Tio FlávioPalestrante, professor e criador do movimento voluntário Tio Flávio Cultural.

Fazer o quê?

15/07/2021 às 14:55.
Atualizado em 05/12/2021 às 05:25

Nem bem o carro parou próximo ao meio-fio, numa das comunidades da cidade de Frutal-MG, e já foram se aproximando várias crianças e adolescentes, além de algumas das suas mães, que ficam com sorrisos estampados de alegria e euforia.

A equipe de voluntários da Apac (Associação de Proteção e Assistência aos Condenados) da cidade desce do carro e começa a entregar os marmitex com as refeições produzidas dentro da unidade prisional, pelos próprios recuperandos, nome que se dá aos indivíduos privados de liberdade que ali cumprem sua pena.

Paula, a gestora da Apac, coordena a ação e vai também distribuindo aquele recipiente de isopor, pesado e muito bem fechado, para manter a comida quentinha. Chega a vez de uma menininha receber: o marmitex parecia maior que ela, mas não tão grande quanto a sua empolgação em carregar aquele peso.

Mas não é só entregar a comida. É olhar de maneira afetuosa, é perguntar se aceita, é restituir, mesmo que momentaneamente, a dignidade da escolha, da gratidão, da companhia amistosa.

Em meio a essa conversa, a gerente da Apac pergunta quantas crianças são na casa daquela criança toda exitosa com a comida nas duas mãos, ao que ela responde que são sete filhos. A Paula percebe então que aquela única marmita, por mais caprichada que seja, não daria para todos.

- Mas isso será pouco para todos vocês, né?

A criança responde: não, a gente divide.

Os recuperandos daquela Apac preparam o alimento como se fosse para eles, mas não vivenciam aquela alegria da entrega. Para resolver isso, eles veem as fotos, que demostram de alguma forma aquilo que eles, da cozinha, agora conseguem produzir lá fora.

Além de Frutal, outras Apacs já estavam desenvolvendo trabalhos sociais, com a produção de máscaras, alimentação, roupas de frio para serem doados para famílias em vulnerabilidade social.

Na Apac de Nova Lima-MG, em que cada recuperando recebe diariamente dois pães para a sua própria alimentação, houve uma reunião por iniciativa dos próprios indivíduos privados de liberdade, com apoio da direção, e cada um, de acordo com sua consciência e possibilidade, passou a doar o pãozinho para que fosse entregue às pessoas em situação de rua e famílias em vulnerabilidade. Além disso, estão produzindo agasalhos que são distribuídos pela cidade nessas noites mineiras de frio.

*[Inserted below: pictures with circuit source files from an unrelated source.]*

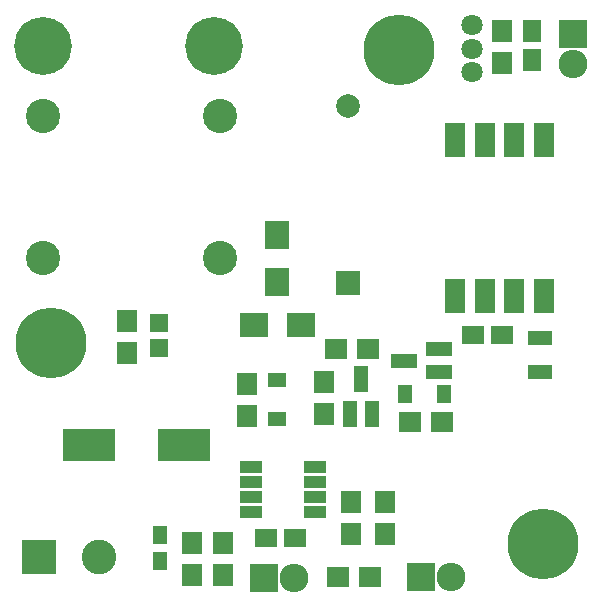
<source format=gts>
G04 #@! TF.FileFunction,Soldermask,Top*
%FSLAX46Y46*%
G04 Gerber Fmt 4.6, Leading zero omitted, Abs format (unit mm)*
G04 Created by KiCad (PCBNEW 0.201603210401+6634~43~ubuntu14.04.1-product) date mån 28 mar 2016 16:54:20*
%MOMM*%
G01*
G04 APERTURE LIST*
%ADD10C,0.050000*%
%ADD11C,2.900000*%
%ADD12R,4.400500X2.800300*%
%ADD13R,1.650000X1.900000*%
%ADD14R,1.900000X1.650000*%
%ADD15R,2.000000X2.000000*%
%ADD16C,2.000000*%
%ADD17R,1.598880X1.598880*%
%ADD18R,1.620000X1.310000*%
%ADD19R,1.310000X1.620000*%
%ADD20R,1.300000X1.600000*%
%ADD21C,1.800000*%
%ADD22R,2.432000X2.432000*%
%ADD23O,2.432000X2.432000*%
%ADD24C,4.900880*%
%ADD25R,1.200100X2.200860*%
%ADD26R,2.200860X1.200100*%
%ADD27R,1.700000X1.900000*%
%ADD28R,2.100000X1.300000*%
%ADD29R,1.900000X1.700000*%
%ADD30R,2.400000X2.100000*%
%ADD31R,2.100000X2.400000*%
%ADD32R,1.670000X2.940000*%
%ADD33R,1.950000X1.000000*%
%ADD34R,2.940000X2.940000*%
%ADD35C,2.940000*%
%ADD36C,6.000000*%
G04 APERTURE END LIST*
D10*
D11*
X118244000Y-120808000D03*
X103244000Y-120808000D03*
X103244000Y-108808000D03*
X118244000Y-108808000D03*
D12*
X115125500Y-136652000D03*
X107124500Y-136652000D03*
D13*
X144653000Y-104120000D03*
X144653000Y-101620000D03*
D14*
X122067000Y-144526000D03*
X124567000Y-144526000D03*
D15*
X129032000Y-122936000D03*
D16*
X129032000Y-107936000D03*
D14*
X142093000Y-127381000D03*
X139593000Y-127381000D03*
D17*
X113030000Y-128430020D03*
X113030000Y-126331980D03*
D18*
X123063000Y-131207000D03*
X123063000Y-134477000D03*
D19*
X133874000Y-132334000D03*
X137144000Y-132334000D03*
D20*
X113157000Y-146515000D03*
X113157000Y-144315000D03*
D21*
X139573000Y-105124000D03*
X139573000Y-103124000D03*
X139573000Y-101124000D03*
D22*
X121920000Y-147955000D03*
D23*
X124460000Y-147955000D03*
D22*
X148082000Y-101854000D03*
D23*
X148082000Y-104394000D03*
D22*
X135255000Y-147828000D03*
D23*
X137795000Y-147828000D03*
D24*
X103251000Y-102870000D03*
X117729000Y-102870000D03*
D25*
X129225000Y-134089140D03*
X131125000Y-134089140D03*
X130175000Y-131086860D03*
D26*
X136756140Y-130490000D03*
X136756140Y-128590000D03*
X133753860Y-129540000D03*
D27*
X142113000Y-104347000D03*
X142113000Y-101647000D03*
X115824000Y-147654000D03*
X115824000Y-144954000D03*
X118491000Y-144954000D03*
X118491000Y-147654000D03*
X127000000Y-131365000D03*
X127000000Y-134065000D03*
D28*
X145288000Y-127582000D03*
X145288000Y-130482000D03*
D27*
X132207000Y-141525000D03*
X132207000Y-144225000D03*
X129286000Y-141525000D03*
X129286000Y-144225000D03*
D29*
X130890000Y-147828000D03*
X128190000Y-147828000D03*
D27*
X110363000Y-128858000D03*
X110363000Y-126158000D03*
X120523000Y-134192000D03*
X120523000Y-131492000D03*
D29*
X128063000Y-128524000D03*
X130763000Y-128524000D03*
D30*
X121063000Y-126492000D03*
X125063000Y-126492000D03*
D31*
X123063000Y-122904000D03*
X123063000Y-118904000D03*
D29*
X134286000Y-134747000D03*
X136986000Y-134747000D03*
D32*
X138109000Y-110870000D03*
X140609000Y-110870000D03*
X143109000Y-110870000D03*
X145609000Y-110870000D03*
X145609000Y-124080000D03*
X143109000Y-124080000D03*
X140609000Y-124080000D03*
X138109000Y-124080000D03*
D33*
X120871000Y-138557000D03*
X120871000Y-139827000D03*
X120871000Y-141097000D03*
X120871000Y-142367000D03*
X126271000Y-142367000D03*
X126271000Y-141097000D03*
X126271000Y-139827000D03*
X126271000Y-138557000D03*
D34*
X102870000Y-146177000D03*
D35*
X107950000Y-146177000D03*
D36*
X145542000Y-145034000D03*
X133350000Y-103251000D03*
X103886000Y-128016000D03*
M02*

</source>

Iniciativas como a da Apac de Paracatu-MG, que procurou ONGs e movimentos sociais para ajudarem na identificação do público a ser beneficiado, além de envolver a sociedade civil nesse processo de reponsabilidade social, conseguem trabalhar um espírito de pertencimento e cidadania junto às pessoas ainda em cumprimento de pena.

Agora, com o apoio da União Europeia e da Avsi Brasil, cerca de 17 Apacs, de três Estados brasileiros, receberão uma ajuda de custo para a produção de marmitex que serão distribuídos nas cidades onde estão instaladas. O envolvimento de mais recuperandos e voluntários será amplificado e ainda mais famílias serão atendidas.

Vale muito ressaltar que em Frutal, única cidade em que há uma Apac Juvenil, os adolescentes ajudam na produção e na entrega dos marmitex, presenciando aquela alegria e gratidão de quem recebe.

E é assim mesmo que a sociedade, se unindo vai, aos poucos, construindo alternativas sociais, sejam de assistência, necessárias para manter o indivíduo vivo e saudável, sejam de um impacto prolongado, trabalhando a educação e o desenvolvimento pessoal e profissional, mas, sobretudo, humano. Porém, o que temos descoberto é que dá para fazer algo diferenciado sozinho, mas em união e permanente troca, aprendemos e crescemos muito mais.

Muita gente e instituições pensam que são “pequenas demais” para fazerem algo de impacto, mas logo descobrem que é ao começar, com os desafios, erros e acertos peculiares de cada processo, é que a gente vai descobrindo os porquês, como, com quem e o que fazer, pois a partir daí outros mundos, que estavam ao nosso lado, quase que invisíveis, vão se descortinando.

Sempre gosto de citar Cervantes, na conversa do Don Quixote com o Sancho, seu fiel companheiro de jornada, quando ele diz: “mudar o mundo, meu amigo Sancho, não é loucura, não é utopia, é justiça”.